Directive: After finding the line with "Soziale Themen wie" in the entries below, retype exactly each line from there through the line with "Le projet de", including that final line.

Material to process:
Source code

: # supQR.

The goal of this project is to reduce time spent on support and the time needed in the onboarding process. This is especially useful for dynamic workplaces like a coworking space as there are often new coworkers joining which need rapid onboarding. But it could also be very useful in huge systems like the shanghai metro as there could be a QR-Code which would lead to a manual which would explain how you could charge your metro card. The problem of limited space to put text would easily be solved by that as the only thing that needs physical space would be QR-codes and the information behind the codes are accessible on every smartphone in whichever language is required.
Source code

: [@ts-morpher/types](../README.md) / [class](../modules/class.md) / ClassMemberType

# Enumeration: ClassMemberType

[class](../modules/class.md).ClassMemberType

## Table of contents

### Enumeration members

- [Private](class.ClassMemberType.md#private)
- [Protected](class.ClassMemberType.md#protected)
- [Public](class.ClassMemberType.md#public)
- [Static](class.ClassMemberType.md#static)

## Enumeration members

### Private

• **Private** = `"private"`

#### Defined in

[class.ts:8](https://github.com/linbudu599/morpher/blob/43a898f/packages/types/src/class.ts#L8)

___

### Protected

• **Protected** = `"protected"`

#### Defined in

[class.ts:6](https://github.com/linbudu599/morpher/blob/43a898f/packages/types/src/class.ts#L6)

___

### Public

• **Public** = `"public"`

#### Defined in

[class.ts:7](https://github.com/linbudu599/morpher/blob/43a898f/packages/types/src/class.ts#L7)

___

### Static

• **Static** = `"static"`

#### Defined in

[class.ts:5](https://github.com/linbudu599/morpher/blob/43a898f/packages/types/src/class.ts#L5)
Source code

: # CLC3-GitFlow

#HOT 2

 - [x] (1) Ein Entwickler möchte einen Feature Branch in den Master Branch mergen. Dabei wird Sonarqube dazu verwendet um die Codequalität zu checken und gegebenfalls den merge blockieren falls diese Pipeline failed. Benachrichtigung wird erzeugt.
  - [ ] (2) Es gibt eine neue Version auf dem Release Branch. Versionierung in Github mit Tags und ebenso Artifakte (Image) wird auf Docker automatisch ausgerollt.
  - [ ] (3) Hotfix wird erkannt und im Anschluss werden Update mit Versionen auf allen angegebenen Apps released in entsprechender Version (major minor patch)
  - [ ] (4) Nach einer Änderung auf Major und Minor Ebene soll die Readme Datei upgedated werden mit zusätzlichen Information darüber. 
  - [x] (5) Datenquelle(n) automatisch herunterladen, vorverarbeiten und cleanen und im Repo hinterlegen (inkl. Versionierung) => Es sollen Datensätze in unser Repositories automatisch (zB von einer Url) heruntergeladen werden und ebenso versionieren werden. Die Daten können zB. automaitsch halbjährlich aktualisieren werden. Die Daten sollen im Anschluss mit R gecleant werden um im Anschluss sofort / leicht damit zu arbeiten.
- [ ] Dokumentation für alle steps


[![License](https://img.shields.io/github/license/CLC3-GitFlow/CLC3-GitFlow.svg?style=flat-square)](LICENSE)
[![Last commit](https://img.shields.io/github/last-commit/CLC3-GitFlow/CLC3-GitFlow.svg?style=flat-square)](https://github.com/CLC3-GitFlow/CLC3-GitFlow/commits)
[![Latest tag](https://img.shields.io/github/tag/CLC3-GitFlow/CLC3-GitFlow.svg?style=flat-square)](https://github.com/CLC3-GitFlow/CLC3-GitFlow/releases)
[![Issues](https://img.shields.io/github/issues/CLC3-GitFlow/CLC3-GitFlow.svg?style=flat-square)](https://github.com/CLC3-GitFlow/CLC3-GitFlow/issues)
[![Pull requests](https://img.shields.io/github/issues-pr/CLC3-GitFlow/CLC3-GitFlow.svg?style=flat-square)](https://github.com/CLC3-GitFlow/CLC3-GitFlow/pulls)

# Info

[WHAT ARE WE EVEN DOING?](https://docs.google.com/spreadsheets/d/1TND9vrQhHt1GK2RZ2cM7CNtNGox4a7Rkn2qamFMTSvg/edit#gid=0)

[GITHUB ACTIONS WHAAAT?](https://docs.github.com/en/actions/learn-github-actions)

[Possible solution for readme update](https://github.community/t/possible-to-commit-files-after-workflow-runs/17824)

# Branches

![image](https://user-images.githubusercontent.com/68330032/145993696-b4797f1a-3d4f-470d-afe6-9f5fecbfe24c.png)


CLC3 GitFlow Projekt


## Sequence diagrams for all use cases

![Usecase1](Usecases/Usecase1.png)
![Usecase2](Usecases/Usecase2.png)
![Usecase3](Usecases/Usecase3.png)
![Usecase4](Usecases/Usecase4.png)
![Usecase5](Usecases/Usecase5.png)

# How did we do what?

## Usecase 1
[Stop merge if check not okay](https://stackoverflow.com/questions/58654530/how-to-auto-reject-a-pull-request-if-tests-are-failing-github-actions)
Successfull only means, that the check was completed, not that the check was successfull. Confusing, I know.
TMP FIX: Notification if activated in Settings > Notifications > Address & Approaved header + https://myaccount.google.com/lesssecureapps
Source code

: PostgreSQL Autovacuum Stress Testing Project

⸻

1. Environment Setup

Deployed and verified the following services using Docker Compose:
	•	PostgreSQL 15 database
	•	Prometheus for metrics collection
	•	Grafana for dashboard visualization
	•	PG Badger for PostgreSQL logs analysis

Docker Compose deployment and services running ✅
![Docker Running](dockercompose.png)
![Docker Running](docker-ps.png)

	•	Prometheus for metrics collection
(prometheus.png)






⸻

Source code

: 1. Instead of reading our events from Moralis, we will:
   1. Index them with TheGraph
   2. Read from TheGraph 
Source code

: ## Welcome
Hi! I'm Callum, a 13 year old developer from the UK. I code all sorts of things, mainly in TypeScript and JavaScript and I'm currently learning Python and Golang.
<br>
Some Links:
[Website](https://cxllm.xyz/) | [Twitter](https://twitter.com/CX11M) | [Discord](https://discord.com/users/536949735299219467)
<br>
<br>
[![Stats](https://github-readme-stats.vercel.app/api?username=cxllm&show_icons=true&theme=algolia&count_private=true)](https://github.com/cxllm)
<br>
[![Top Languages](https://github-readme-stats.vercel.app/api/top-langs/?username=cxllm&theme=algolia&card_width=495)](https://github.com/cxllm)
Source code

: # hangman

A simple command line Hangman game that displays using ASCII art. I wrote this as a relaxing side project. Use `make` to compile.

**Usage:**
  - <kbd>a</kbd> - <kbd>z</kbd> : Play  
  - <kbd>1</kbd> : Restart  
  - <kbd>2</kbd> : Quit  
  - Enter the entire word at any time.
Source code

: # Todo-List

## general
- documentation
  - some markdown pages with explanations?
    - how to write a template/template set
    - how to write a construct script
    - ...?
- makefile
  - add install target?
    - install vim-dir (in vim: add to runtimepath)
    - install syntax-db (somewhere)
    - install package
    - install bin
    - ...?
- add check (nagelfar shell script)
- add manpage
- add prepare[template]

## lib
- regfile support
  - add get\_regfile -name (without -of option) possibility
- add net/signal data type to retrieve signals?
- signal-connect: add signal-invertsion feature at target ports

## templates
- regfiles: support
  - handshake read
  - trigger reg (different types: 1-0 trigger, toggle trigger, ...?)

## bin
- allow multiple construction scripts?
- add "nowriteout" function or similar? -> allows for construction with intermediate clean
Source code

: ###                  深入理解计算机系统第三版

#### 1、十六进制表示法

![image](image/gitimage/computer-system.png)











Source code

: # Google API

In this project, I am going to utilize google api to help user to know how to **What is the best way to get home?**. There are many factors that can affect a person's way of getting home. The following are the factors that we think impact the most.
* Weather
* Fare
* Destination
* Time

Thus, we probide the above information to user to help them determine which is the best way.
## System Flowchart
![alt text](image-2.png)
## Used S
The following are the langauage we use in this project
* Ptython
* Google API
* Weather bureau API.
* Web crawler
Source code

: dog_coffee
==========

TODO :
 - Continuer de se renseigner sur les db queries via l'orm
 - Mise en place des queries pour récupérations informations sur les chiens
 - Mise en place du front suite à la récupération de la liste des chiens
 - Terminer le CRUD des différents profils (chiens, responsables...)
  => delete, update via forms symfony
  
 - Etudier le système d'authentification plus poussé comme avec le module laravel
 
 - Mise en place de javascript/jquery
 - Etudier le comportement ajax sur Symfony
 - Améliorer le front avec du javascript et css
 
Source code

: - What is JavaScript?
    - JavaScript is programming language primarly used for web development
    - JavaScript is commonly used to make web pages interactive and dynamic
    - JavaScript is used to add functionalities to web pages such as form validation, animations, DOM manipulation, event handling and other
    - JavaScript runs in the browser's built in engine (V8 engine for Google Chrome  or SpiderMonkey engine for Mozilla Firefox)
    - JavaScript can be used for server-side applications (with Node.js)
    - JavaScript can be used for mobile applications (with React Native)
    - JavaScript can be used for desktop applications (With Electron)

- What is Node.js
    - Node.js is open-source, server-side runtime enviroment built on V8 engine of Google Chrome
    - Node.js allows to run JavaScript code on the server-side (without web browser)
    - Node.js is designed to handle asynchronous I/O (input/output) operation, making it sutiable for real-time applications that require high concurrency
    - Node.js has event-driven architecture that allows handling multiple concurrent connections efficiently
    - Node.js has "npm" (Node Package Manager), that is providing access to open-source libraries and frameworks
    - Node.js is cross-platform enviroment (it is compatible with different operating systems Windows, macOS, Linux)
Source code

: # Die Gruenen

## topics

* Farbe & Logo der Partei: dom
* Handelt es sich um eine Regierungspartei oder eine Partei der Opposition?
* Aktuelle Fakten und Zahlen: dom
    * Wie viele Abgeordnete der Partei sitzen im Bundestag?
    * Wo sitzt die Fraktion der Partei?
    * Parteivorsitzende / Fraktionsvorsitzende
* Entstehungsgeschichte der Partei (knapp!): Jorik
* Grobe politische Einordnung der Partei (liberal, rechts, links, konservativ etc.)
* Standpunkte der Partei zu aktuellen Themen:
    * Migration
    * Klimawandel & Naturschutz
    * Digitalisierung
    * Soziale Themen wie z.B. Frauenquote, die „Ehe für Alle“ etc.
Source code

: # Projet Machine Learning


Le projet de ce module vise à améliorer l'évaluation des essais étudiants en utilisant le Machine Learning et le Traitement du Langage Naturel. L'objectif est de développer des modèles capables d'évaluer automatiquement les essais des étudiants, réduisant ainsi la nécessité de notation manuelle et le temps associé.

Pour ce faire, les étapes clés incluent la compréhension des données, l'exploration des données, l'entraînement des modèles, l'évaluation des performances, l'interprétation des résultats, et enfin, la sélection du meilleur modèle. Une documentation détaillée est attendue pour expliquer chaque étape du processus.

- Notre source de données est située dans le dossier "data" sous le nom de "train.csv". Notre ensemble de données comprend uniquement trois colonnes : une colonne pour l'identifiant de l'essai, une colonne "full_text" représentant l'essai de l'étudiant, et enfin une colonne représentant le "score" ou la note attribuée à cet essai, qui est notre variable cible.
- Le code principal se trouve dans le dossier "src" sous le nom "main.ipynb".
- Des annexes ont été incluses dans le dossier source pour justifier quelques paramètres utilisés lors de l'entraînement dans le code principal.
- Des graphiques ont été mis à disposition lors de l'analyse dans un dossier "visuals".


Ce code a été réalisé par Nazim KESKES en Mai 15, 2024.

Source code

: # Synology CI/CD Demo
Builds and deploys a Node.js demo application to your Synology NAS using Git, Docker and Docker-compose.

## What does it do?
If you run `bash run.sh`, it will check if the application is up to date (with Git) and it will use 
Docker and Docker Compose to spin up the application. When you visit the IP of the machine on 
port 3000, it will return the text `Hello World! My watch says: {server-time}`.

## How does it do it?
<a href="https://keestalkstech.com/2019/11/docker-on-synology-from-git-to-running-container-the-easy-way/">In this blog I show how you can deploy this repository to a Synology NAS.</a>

Output of the exercise:
    * Soziale Themen wie z.B. Frauenquote, die „Ehe für Alle“ etc.
Source code

: # Projet Machine Learning


Le projet de ce module vise à améliorer l'évaluation des essais étudiants en utilisant le Machine Learning et le Traitement du Langage Naturel. L'objectif est de développer des modèles capables d'évaluer automatiquement les essais des étudiants, réduisant ainsi la nécessité de notation manuelle et le temps associé.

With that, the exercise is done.